As we have been surviving these past few weeks, which I suppose is a success considering the circumstances, I can’t help thinking how much easier things would be if even one thing were different. I would probably feel much less exhausted if I had a husband who was able to come home after work and contribute to the parenting and household tasks. Or, I would probably be much more attentive to my husband’s health if I didn’t have a newborn to take care of.

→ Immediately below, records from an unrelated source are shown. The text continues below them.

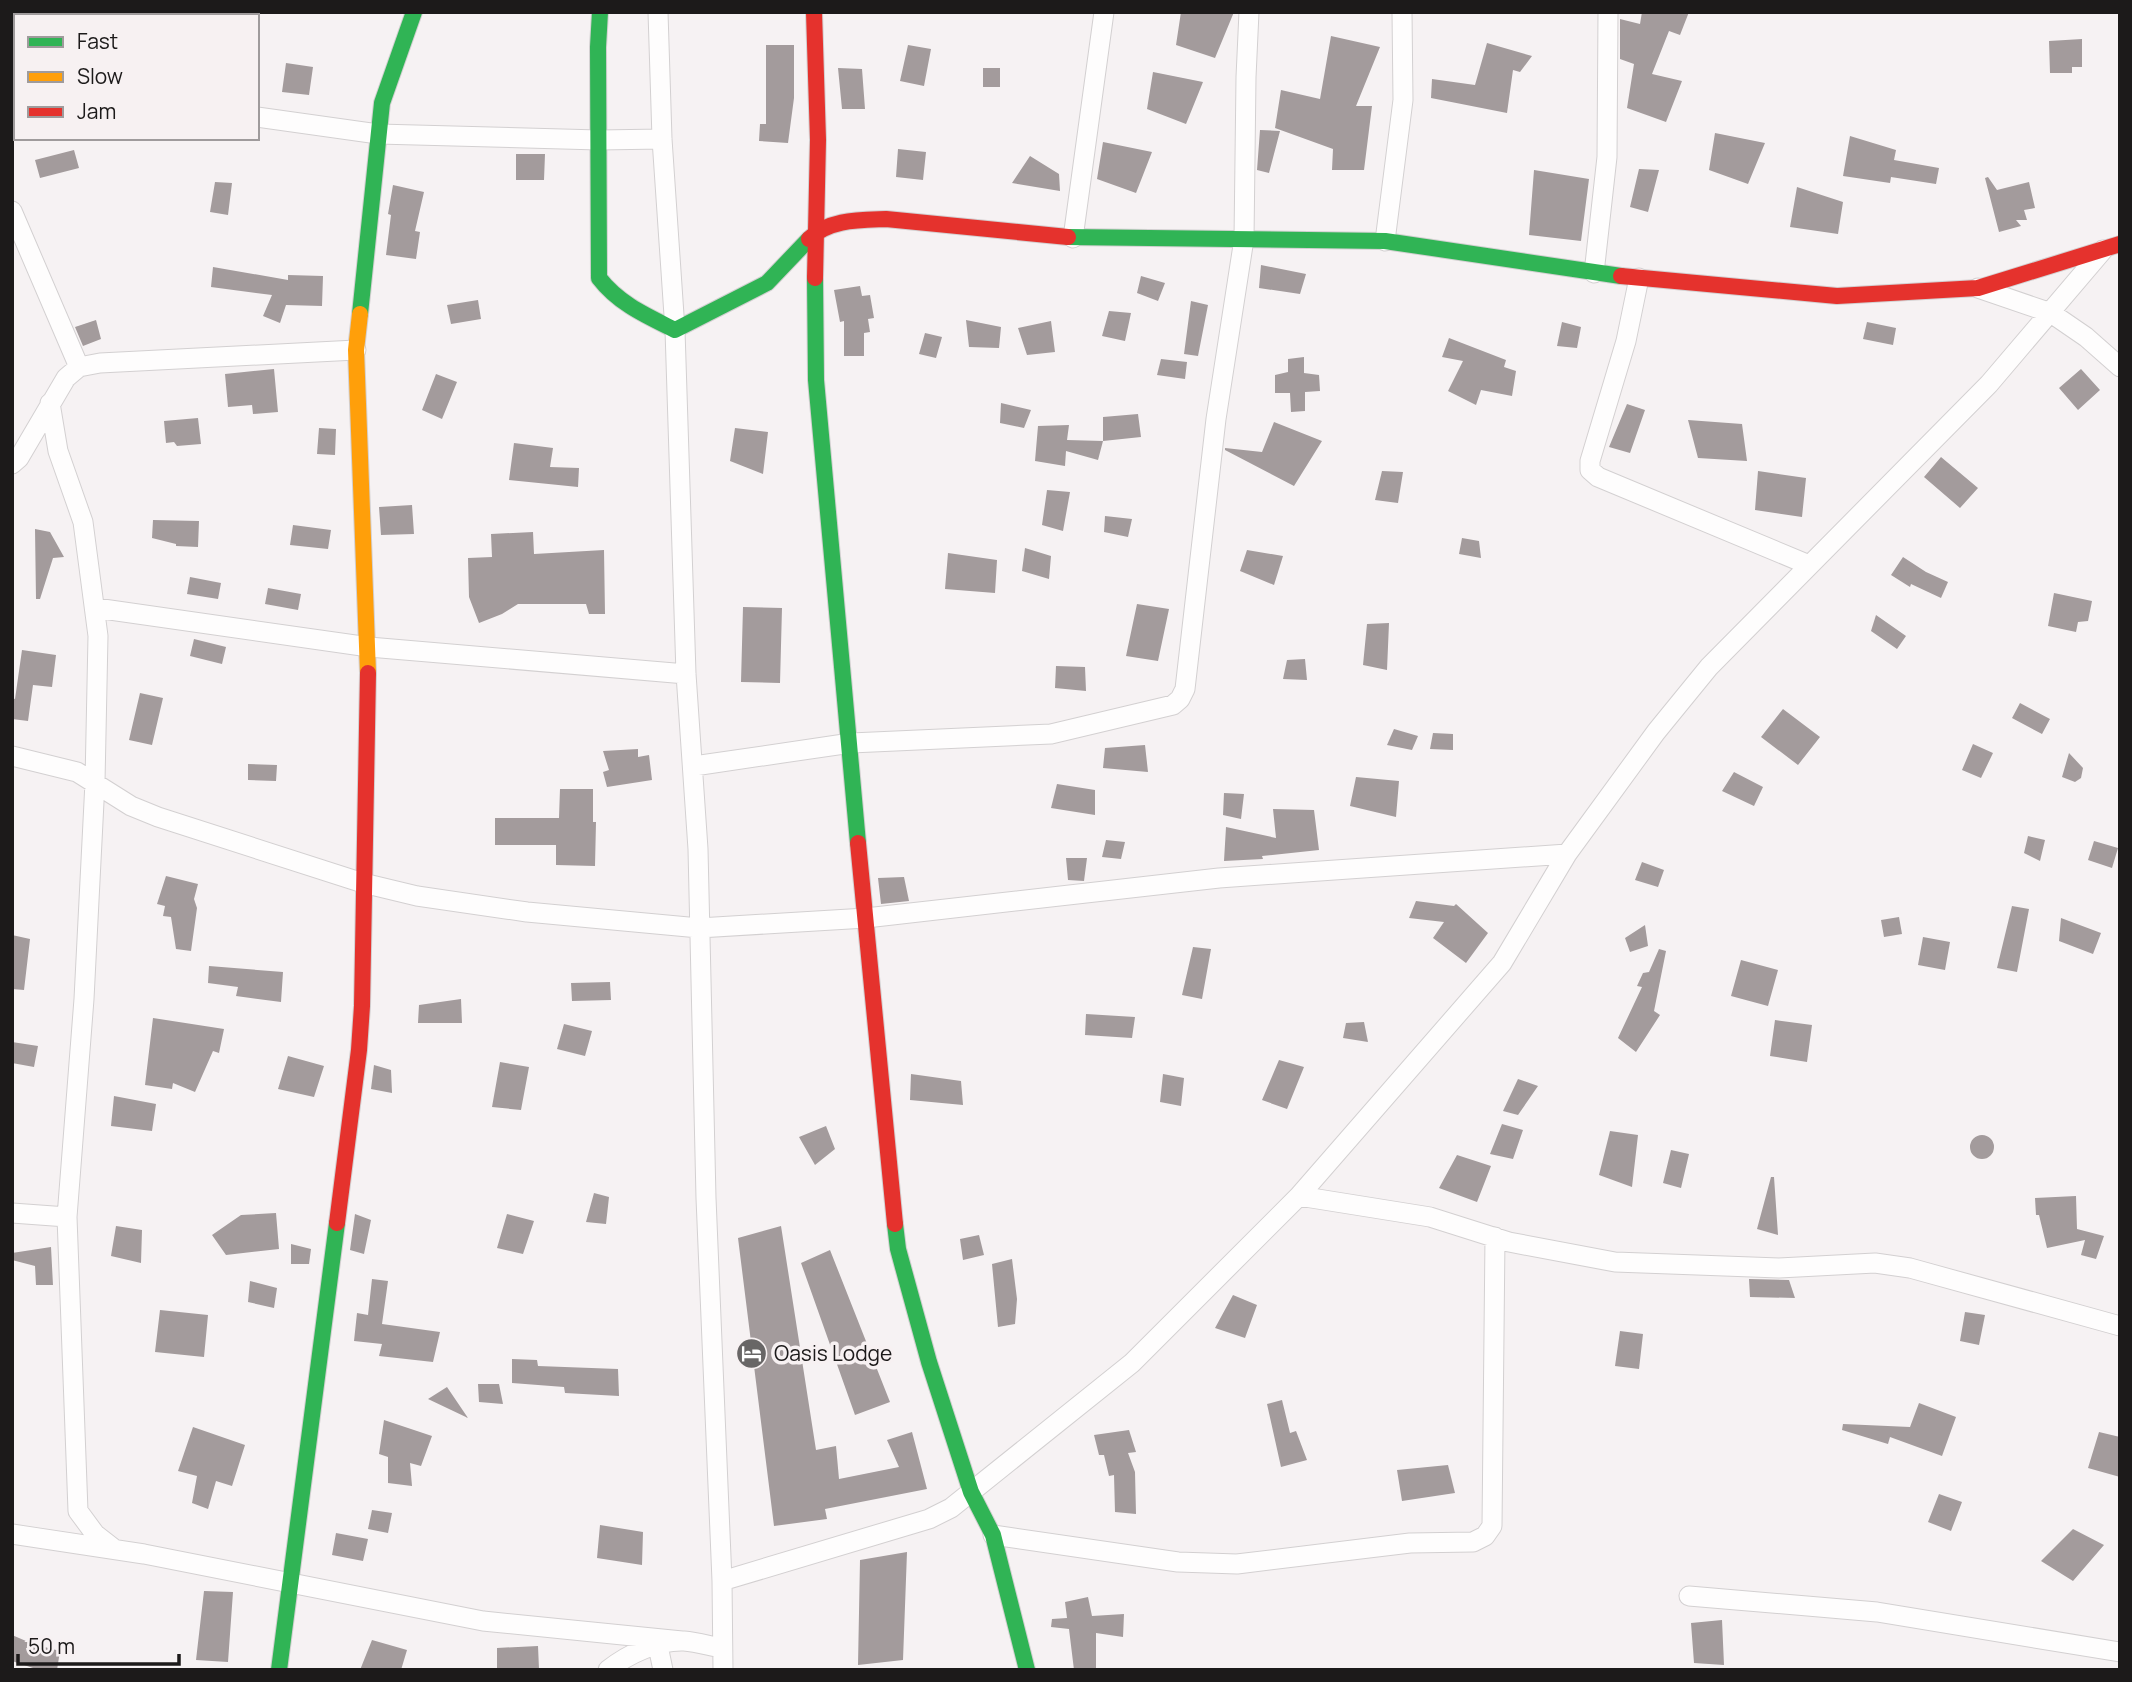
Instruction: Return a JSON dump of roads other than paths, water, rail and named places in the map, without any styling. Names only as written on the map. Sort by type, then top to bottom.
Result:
[{"type":"street","points":[[279,1670],[359,1050],[362,1006],[369,647],[356,350],[378,134],[386,91],[414,12]]},
{"type":"street","points":[[600,12],[598,278],[607,292],[622,303],[675,330]]},
{"type":"street","points":[[658,12],[662,139],[675,330],[686,674],[694,766],[723,1670]]},
{"type":"street","points":[[814,12],[818,140],[815,233],[817,380],[898,1249],[929,1362],[971,1492],[993,1535],[1027,1670]]},
{"type":"street","points":[[1073,238],[1104,12]]},
{"type":"street","points":[[694,766],[851,743],[1051,734],[1173,705],[1180,699],[1185,689],[1216,419],[1244,239],[1249,12]]},
{"type":"street","points":[[1385,241],[1403,100],[1402,12]]},
{"type":"street","points":[[1594,274],[1607,157],[1608,12]]},
{"type":"street","points":[[259,117],[378,134],[662,139]]},
{"type":"street","points":[[12,211],[79,367]]},
{"type":"street","points":[[675,330],[767,283],[815,233],[833,224],[856,220],[886,219],[1073,238],[1385,241],[1594,274],[1837,296],[1978,288],[2112,246]]},
{"type":"street","points":[[722,1581],[929,1519],[951,1508],[1132,1363],[1299,1196],[1502,964],[1567,854],[1656,732],[1709,667],[1989,384],[2112,246]]},
{"type":"street","points":[[1639,278],[1626,341],[1590,461],[1590,470],[1598,477],[1809,565]]},
{"type":"street","points":[[1978,288],[2051,313],[2120,367]]},
{"type":"street","points":[[12,464],[19,458],[66,378],[79,367],[100,363],[356,350]]},
{"type":"street","points":[[50,403],[58,451],[83,522],[98,636],[95,782],[84,999],[67,1217],[78,1511],[96,1534],[113,1548]]},
{"type":"street","points":[[96,608],[369,647],[686,674]]},
{"type":"street","points":[[12,756],[76,772],[131,806],[158,817],[363,883],[417,896],[527,912],[699,928],[866,918],[1219,878],[1567,854]]},
{"type":"street","points":[[1299,1196],[1430,1217],[1509,1242],[1615,1262],[1779,1268],[1875,1264],[1910,1268],[2120,1326]]},
{"type":"street","points":[[12,1213],[67,1217]]},
{"type":"street","points":[[993,1535],[1178,1562],[1237,1564],[1410,1543],[1474,1542],[1485,1536],[1492,1526],[1495,1237]]},
{"type":"street","points":[[12,1534],[113,1548],[483,1621],[682,1641],[722,1648]]},
{"type":"street","points":[[1689,1596],[1877,1612],[2120,1652]]},
{"type":"street","points":[[608,1670],[630,1655],[682,1641]]},
{"type":"street","points":[[658,1646],[663,1670]]},
{"type":"place","name":"Oasis Lodge","points":[[751,1353]]}]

I remember back to the weeks after my first-born was born. I was right in the middle of the baby blues, feeling like a stranger in my own house, like my own body wasn’t mine, like I was completely overwhelmed with the mothering tasks ahead of me. It was during this time when many people said to me,
“I bet you just can’t imagine your life without this precious little boy in it, can you?”
This was always said with all the love and beauty and happy intentions in the world, but I never had a good answer for it. Imagine it?! My baby had only been home for a few weeks. Of course I could imagine life without him. In fact, I could remember it! Life without my newborn? It meant full nights of sleep. It meant being social. It meant having a moment to myself. It meant showers and hair straighteners and makeup. It meant freedom and quiet and dates with my husband.

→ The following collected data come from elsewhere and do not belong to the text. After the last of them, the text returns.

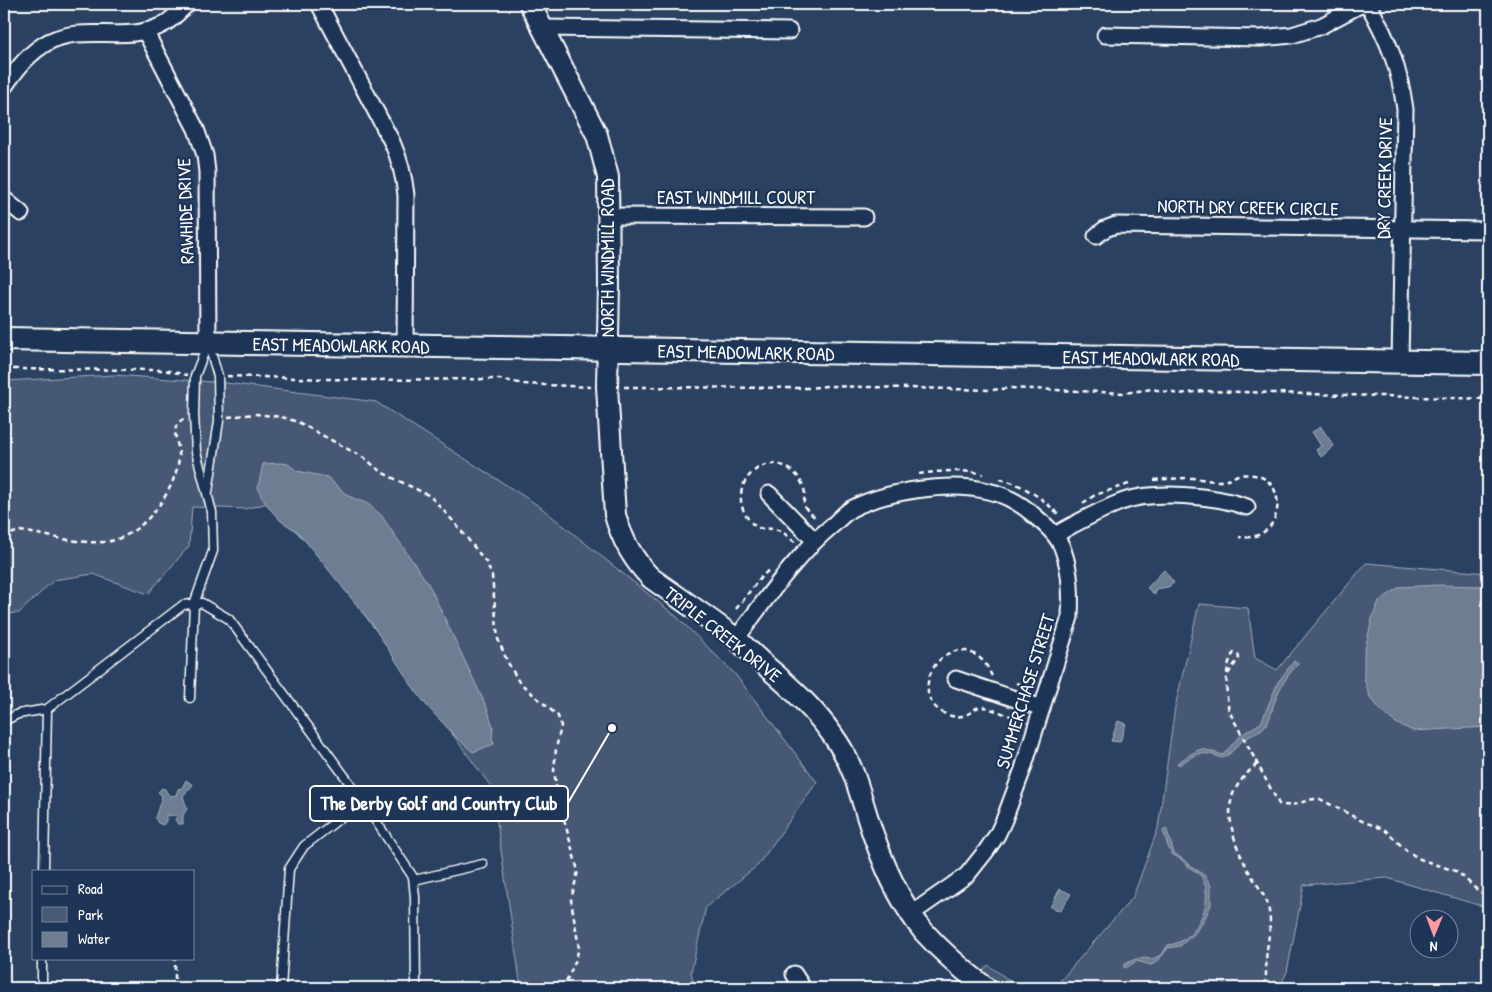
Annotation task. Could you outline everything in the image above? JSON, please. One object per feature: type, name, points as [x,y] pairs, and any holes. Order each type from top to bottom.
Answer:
[{"type":"main road","name":"EAST MEADOWLARK ROAD","points":[[4,340],[1488,363]]},
{"type":"street","points":[[4,87],[26,58],[57,38],[76,34],[145,31],[170,20],[187,4]]},
{"type":"street","points":[[319,4],[401,162],[406,195],[405,346]]},
{"type":"street","name":"NORTH WINDMILL ROAD","points":[[530,4],[597,135],[608,177],[608,350]]},
{"type":"street","points":[[1105,35],[1281,37],[1322,26],[1362,4]]},
{"type":"street","name":"DRY CREEK DRIVE","points":[[1368,4],[1385,32],[1395,57],[1401,80],[1406,126],[1400,361]]},
{"type":"street","points":[[542,28],[789,32]]},
{"type":"street","name":"RAWHIDE DRIVE","points":[[145,31],[196,129],[205,155],[207,172],[208,343]]},
{"type":"street","points":[[4,199],[21,213]]},
{"type":"street","name":"EAST WINDMILL COURT","points":[[609,216],[864,217]]},
{"type":"street","name":"NORTH DRY CREEK CIRCLE","points":[[1096,236],[1105,229],[1116,225],[1488,230]]},
{"type":"street","name":"TRIPLE CREEK DRIVE","points":[[608,350],[608,387],[615,516],[620,532],[630,552],[651,578],[736,639],[793,690],[821,719],[839,744],[851,767],[882,858],[911,914],[924,932],[950,959],[986,988]]},
{"type":"street","name":"SUMMERCHASE STREET","points":[[736,639],[810,536],[850,510],[896,493],[946,487],[968,487],[988,491],[1010,498],[1061,531],[1071,591],[1070,617],[1042,708],[1004,820],[994,840],[967,875],[911,914]]},
{"type":"street","points":[[768,494],[810,536]]},
{"type":"street","points":[[1061,531],[1123,501],[1158,496],[1191,496],[1231,501],[1247,508]]},
{"type":"street","points":[[956,679],[1042,708]]},
{"type":"street","points":[[794,974],[803,988]]},
{"type":"lane","points":[[190,698],[194,604],[213,551],[212,512],[196,452],[194,418],[195,376],[208,343]]},
{"type":"lane","points":[[207,497],[219,418],[218,376],[208,343]]},
{"type":"lane","points":[[4,721],[18,714],[46,709],[183,605],[202,603],[229,619],[362,801],[413,877],[416,897],[416,988]]},
{"type":"lane","points":[[44,870],[46,709]]},
{"type":"lane","points":[[281,988],[289,869],[304,846],[362,801]]},
{"type":"lane","points":[[414,880],[483,864]]},
{"type":"lane","points":[[42,960],[42,988]]},
{"type":"path","points":[[4,369],[164,370],[195,376]]},
{"type":"path","points":[[218,376],[363,380],[499,379],[524,384],[590,387]]},
{"type":"path","points":[[623,387],[809,388],[826,386],[992,390],[1010,388],[1124,393],[1152,389],[1178,394],[1204,391],[1488,399]]},
{"type":"path","points":[[219,418],[256,414],[282,417],[298,422],[366,458],[380,472],[430,496],[455,523],[486,562],[492,576],[498,639],[507,661],[519,682],[558,716],[561,726],[554,771],[558,797],[578,871],[571,900],[579,948],[563,988]]},
{"type":"path","points":[[4,540],[12,532],[20,531],[90,542],[105,542],[121,538],[145,522],[161,502],[170,486],[179,457],[174,438],[177,426],[180,420],[194,418]]},
{"type":"path","points":[[919,474],[939,471],[960,471],[988,476]]},
{"type":"path","points":[[996,478],[1020,486],[1049,505],[1061,517],[1061,531]]},
{"type":"path","points":[[791,549],[810,536],[824,514]]},
{"type":"path","points":[[736,609],[761,577],[774,566]]},
{"type":"path","points":[[1228,674],[1239,658],[1238,654],[1234,653],[1231,655],[1228,674],[1226,701],[1229,712],[1279,804],[1293,806],[1312,799],[1320,799],[1362,821],[1385,830],[1407,851],[1420,859],[1458,872],[1476,889],[1488,897]]},
{"type":"path","points":[[1257,764],[1236,787],[1231,802],[1231,822],[1237,846],[1245,865],[1262,892],[1269,909],[1270,928],[1266,982],[1263,988]]},
{"type":"path","points":[[175,960],[175,988]]},
{"type":"green space","points":[[114,375],[226,383],[376,402],[539,506],[677,617],[735,674],[817,782],[758,865],[706,907],[691,972],[695,988],[521,988],[492,788],[324,560],[268,503],[245,509],[192,507],[189,546],[148,594],[93,574],[54,580],[19,613],[4,614],[4,381]]},
{"type":"green space","points":[[1366,563],[1488,573],[1488,906],[1478,905],[1387,878],[1304,885],[1287,972],[1279,988],[1054,988],[1133,897],[1158,828],[1175,707],[1199,604],[1248,608],[1255,658],[1277,670]]},
{"type":"green space","points":[[988,965],[1020,988],[969,988]]},
{"type":"water","points":[[1321,427],[1334,446],[1321,457],[1316,450],[1321,446],[1312,432]]},
{"type":"water","points":[[263,464],[288,464],[297,471],[327,477],[348,496],[368,504],[381,515],[429,585],[487,708],[493,727],[492,738],[494,744],[473,752],[456,737],[427,706],[372,624],[298,532],[281,521],[270,509],[262,498],[258,487]]},
{"type":"water","points":[[1164,570],[1174,583],[1168,587],[1156,589],[1155,595],[1147,588]]},
{"type":"water","points":[[1439,585],[1482,586],[1488,588],[1488,727],[1413,731],[1396,723],[1383,713],[1370,697],[1364,678],[1364,654],[1372,619],[1379,601],[1400,587]]},
{"type":"water","points":[[1294,661],[1299,663],[1282,685],[1270,718],[1262,729],[1242,741],[1222,758],[1209,754],[1199,754],[1179,765],[1177,763],[1202,749],[1223,755],[1237,739],[1261,723],[1278,682]]},
{"type":"water","points":[[1118,721],[1126,724],[1120,742],[1111,741]]},
{"type":"water","points":[[186,780],[193,785],[183,796],[187,809],[183,815],[183,824],[178,824],[175,820],[177,816],[169,816],[168,814],[163,825],[158,823],[155,818],[162,796],[158,792],[162,788],[171,796],[176,795],[178,789],[182,788]]},
{"type":"water","points":[[1166,828],[1174,853],[1205,876],[1211,886],[1211,905],[1204,920],[1194,934],[1180,946],[1168,948],[1157,962],[1151,965],[1137,961],[1125,968],[1123,966],[1130,961],[1141,958],[1153,959],[1162,954],[1168,945],[1184,939],[1196,927],[1205,908],[1206,889],[1204,882],[1199,874],[1171,853],[1163,831]]},
{"type":"water","points":[[1060,889],[1071,894],[1060,911],[1050,907]]},
{"type":"place","name":"The Derby Golf and Country Club","points":[[612,728]]}]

And quite frankly, it didn’t sound all that bad.
This comment didn’t take into account the reality of my situation. It didn’t affirm how hard motherhood, especially new-motherhood is. It didn’t justify my feelings.
Of course I loved my son. Of course I would never wish him away. Of course I thanked God every day for bringing him into our lives.
But it didn’t mean the memories of my previous life were gone. It didn’t mean that I wasn’t sacrificing. It didn’t mean that everything was easy.
I feel like I am at that place again. Having two little boys brings light to my life. Snuggling a newborn is absolutely divine. But things still aren’t easy. I am still sacrificing (and always will be). Sometimes I just need to share how hard it can be. I need to legitimize the way I am feeling.
Dan recently asked me what we would do without our two little boys. As he asked me this, I was holding Gavin on the recliner, and he was snuggled up with Cameron on the couch. We were the perfect image of a family. “We’d be cuddling each other instead,” I answered, not really remembering the last time my husband and I snuggled.
Of course I can imagine my life without my children. But I would never, not ever, wish for it.
Photo taken June 7th, 2012
Cameron: 2+ years (27 months)
Gavin: 5 weeks, 4 days
*I’m sceptical. And I better never hear my husband compare it to childbirth. Although he did wish for some intravenous drugs… or an epidural.
**I say this with full poetic license.The reality is that Dan tries to help out as much as he possibly can and I definitely appreciate all his efforts.